## Intermediate Algebra for College Students (7th Edition)

$6$ mph.
distance = (rate)$\times$(time) $\Rightarrow$ time = $\displaystyle \frac{\text{distance}}{\text{rate}}$ Let x be the rate of the home to campus leg.
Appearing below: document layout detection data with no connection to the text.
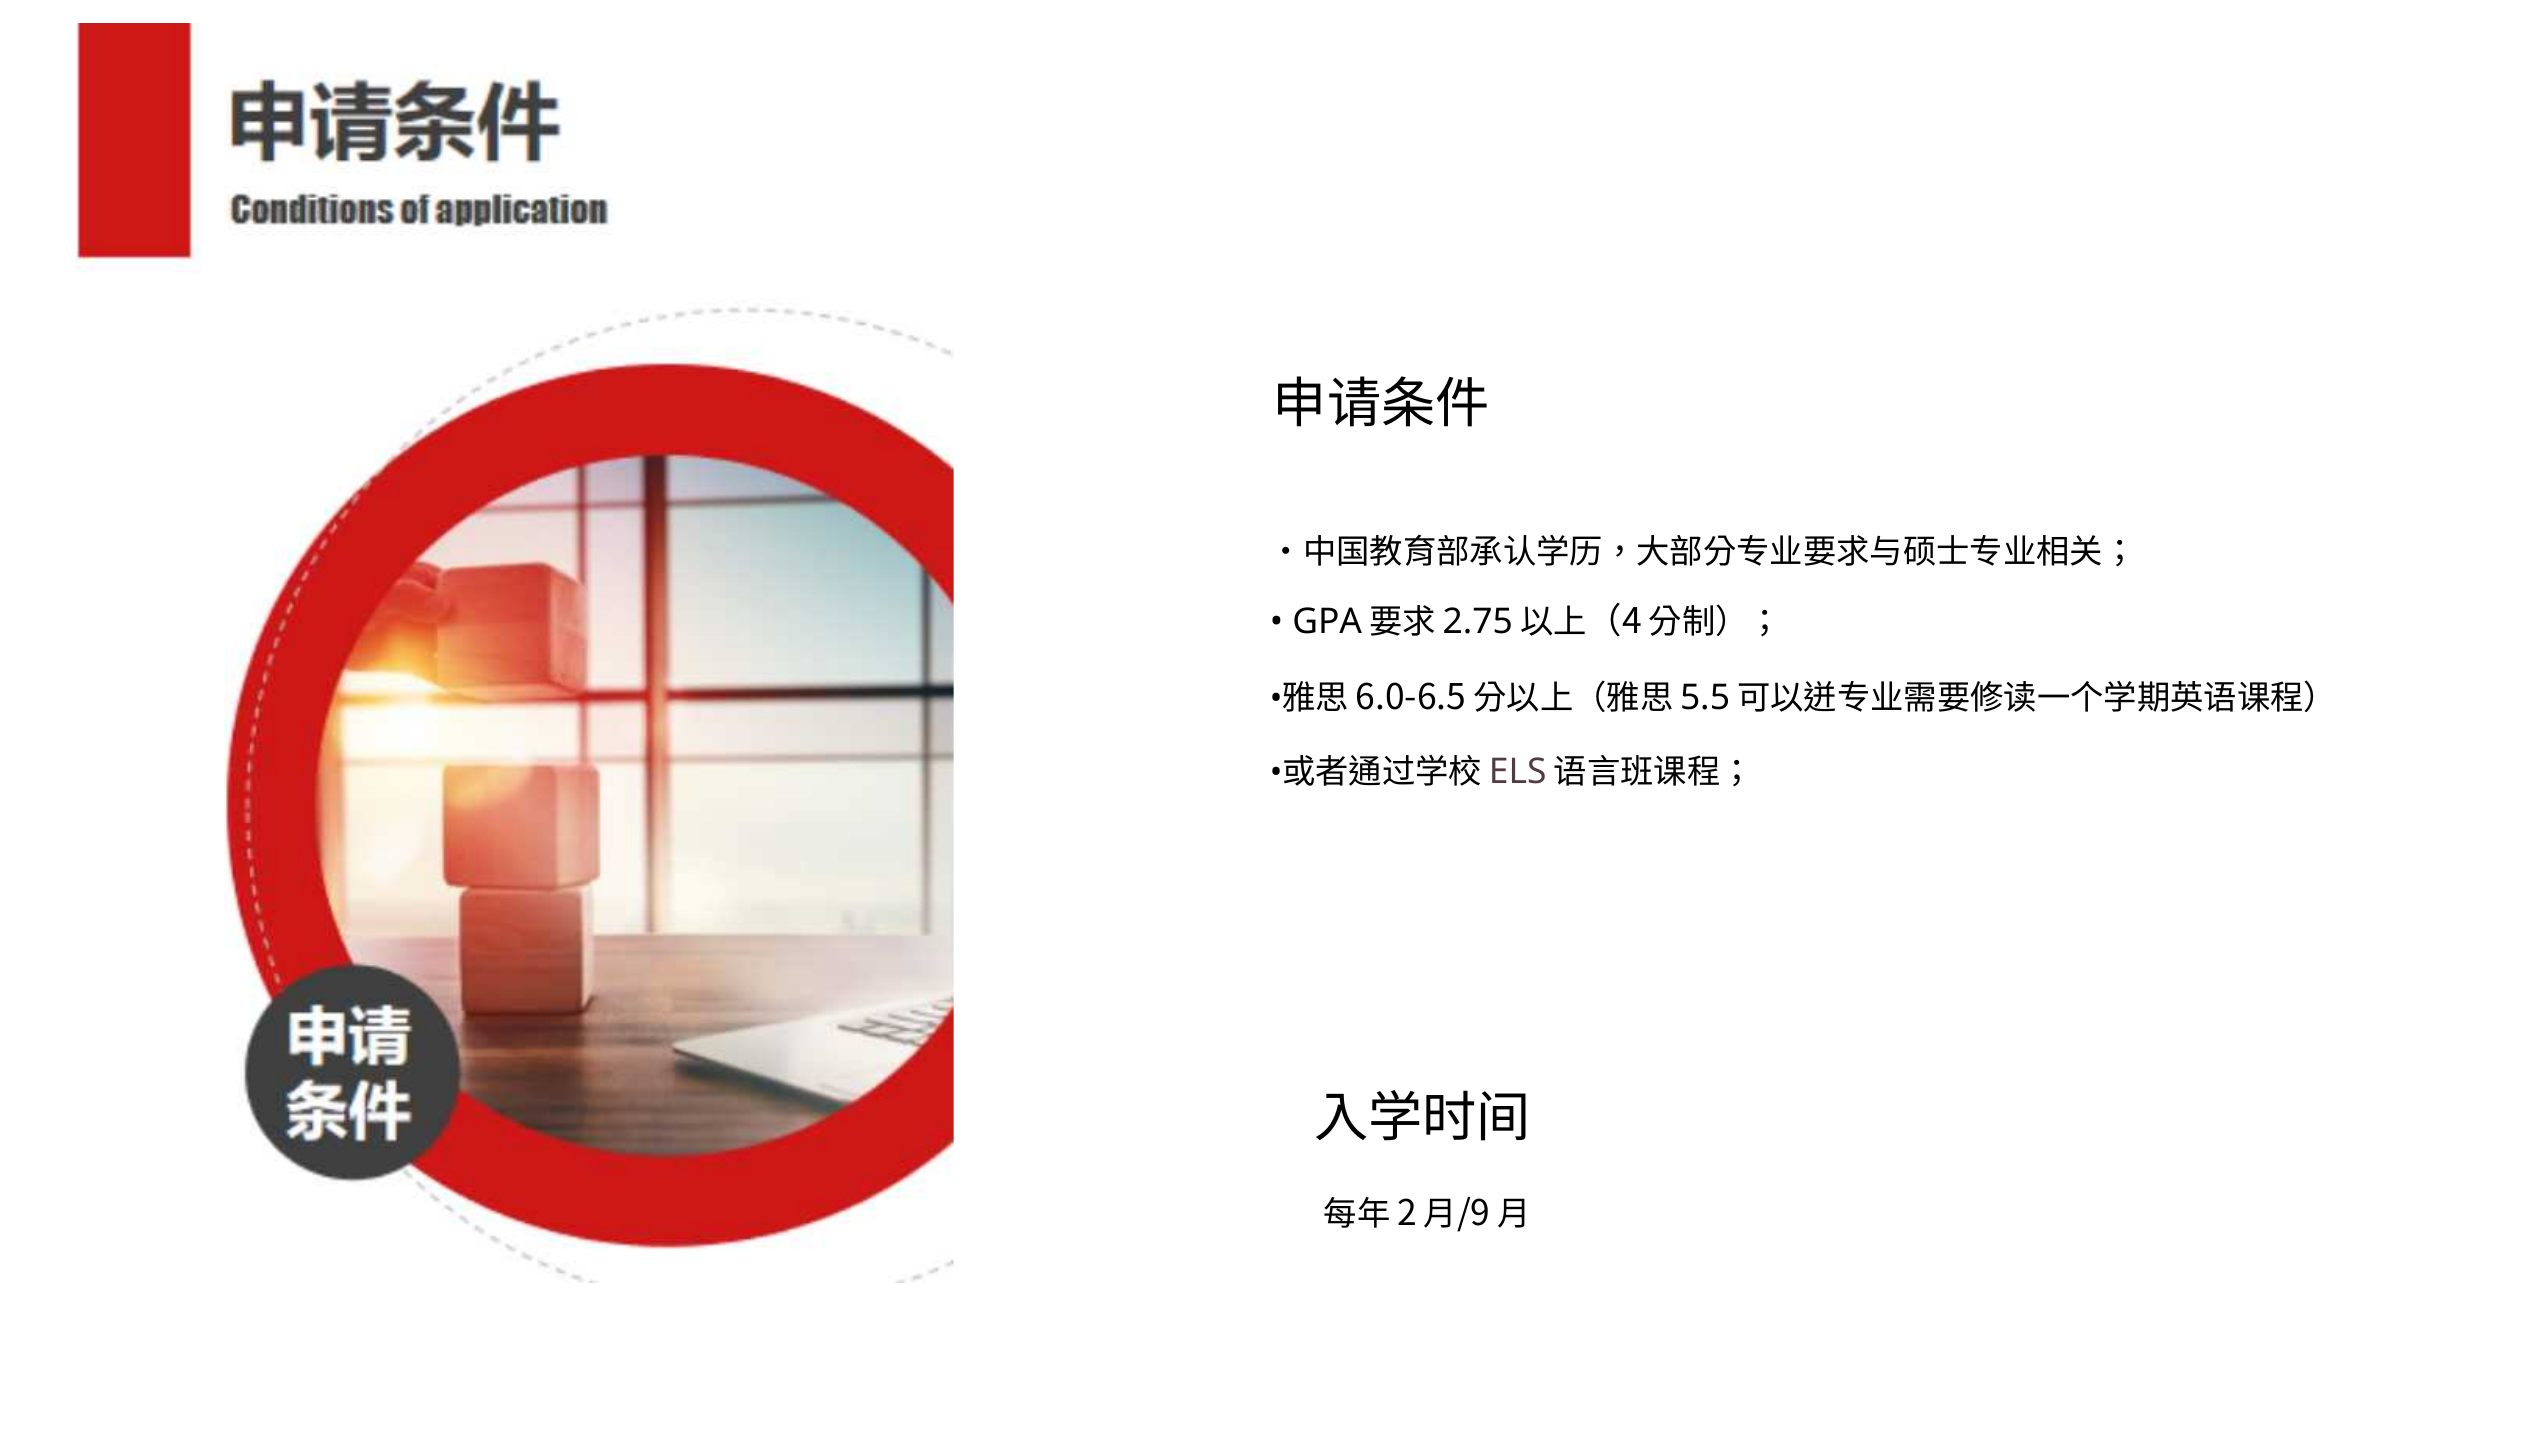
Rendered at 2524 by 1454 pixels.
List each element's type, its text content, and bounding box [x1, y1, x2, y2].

text 入学时间 [1310, 1074, 1537, 1152]
text •雅思6.0-6.5分以上（雅思5.5可以迸专业需要修读一个学期英语课程） [1269, 669, 2366, 720]
text •或者通过学校ELS语言班课程； [1269, 745, 2366, 794]
text •中国教育部承认学历，大部分专业要求与硕士专业相关； [1269, 525, 2366, 573]
text 每年2月/9月 [1310, 1185, 1546, 1236]
text • GPA要求2.75以上（4分制）； [1269, 592, 2366, 644]
picture [75, 23, 954, 1283]
text 申请条件 [1268, 360, 1496, 438]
The rate of the campus to home leg is $x-9.$ We are given: total time = $\displaystyle \frac{5}{\text{rate of H to C}} + \displaystyle \frac{5}{\text{rate of C to H.}}=\frac{7}{6}$ That is, $\displaystyle \frac{5}{x}+\frac{5}{x-9} =\frac{7}{6}\qquad$ ... $/\times 6x(x-9)$ $30(x-9)+30x=7x(x-9) \qquad$ ... distribute... $30x-270+30x=7x^{2}-63x \qquad$ ... add $270-60x$ $0=7x^{2}-123x+270$ ... Trying with synthetic division, we find: $$\begin{array}{rrrrrr} 15 & | & 7 & -123 & 270 & \\ & & & 105 & -270 & \\ & & -- & -- & -- & \\ & & 7 & -18 & 0 & \end{array}$$ $0=(x-15)(7x-18)\qquad$ ... $x=15$ mph, or $\displaystyle \frac{18}{7}$ mph. The rate of the return leg is $15-x:$ $15-9=6,$ or $\displaystyle \frac{18}{7}-9$, which is negative , so we discard this possibility. So, the rate of the return leg is $6$ mph.